The Mercury News - April 19, 2004
Bowie pushes his rock fans to keep up with new changes
By Brad Kava
No one was more aware of the irony of his Dorian Gray life than 57-year-old rocker David Bowie.
At his 2 1/2-hour intimate and captivating Berkeley Community Theater show Friday night, the thin blond duke was a man of constant irony. He looked 25, sang and danced like he was 16 and played hits and obscurities that spanned more than three decades.
"I couldn't accept your money," he said to an audience member who offered some if he would play a request, adding: "Yeah, right!" He pranced theatrically, calling himself the Artful Dodger; he imitated Americans and Americans imitating the British; he complained about the placement of the monitor speakers by Clear Channel, which promoted the show, and passed out earplugs to people in the front row. He chastised security guards who stopped people from dancing in the aisles, asking them to stop only the ones dancing "dangerously."
When the audience booed the mention of the concert company, he joked that he liked to say the name, just to get a reaction from Americans.

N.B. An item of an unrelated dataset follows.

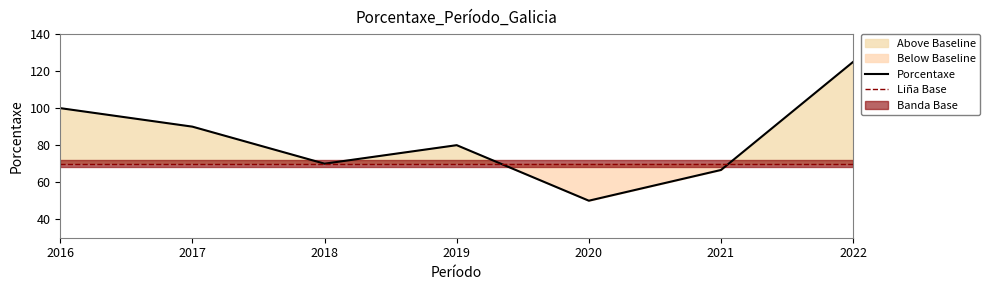

List the labels in order of value, largest first.

2022, 2016, 2017, 2019, 2018, 2021, 2020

After playing a 1969 song, "The Supermen," he recited some of its lyrics: "All the world was young/mountain mystic hung."
"Sophomoric slush," he laughed in self-criticism.
No one was having more fun than the man on stage, smiling and waving and looking so fine, the 3,000-seat theater felt like a small club.
He played a lot of newer songs - but those were the ones that the audience sat down for.
Is the new material worse than the old, or is the artist just ahead of an audience that cherishes only what it's heard a thousand times? Some of both. Parts were indistinct and tedious. But the rest had the mark of future classics.
One of the best was "Hallo Spaceboy" off 1997's "Earthling." It thundered and demanded to be sung along with, like the best classic rock, even though it was ignored when it was released. "Slip Away," off 2002's "Heathen" was bolstered by vocals from the Polyphonic Spree. In their flying-saucer cult robes, their Partridge Family-on-acid presence was just what the song needed.
There were plenty of ancient works: "Ziggy," "Ashes to Ashes," "Changes." But Bowie seemed to have more passion for the newer material.
That's the mark of a great performer: He still needs to challenge himself and it's up to us to keep up.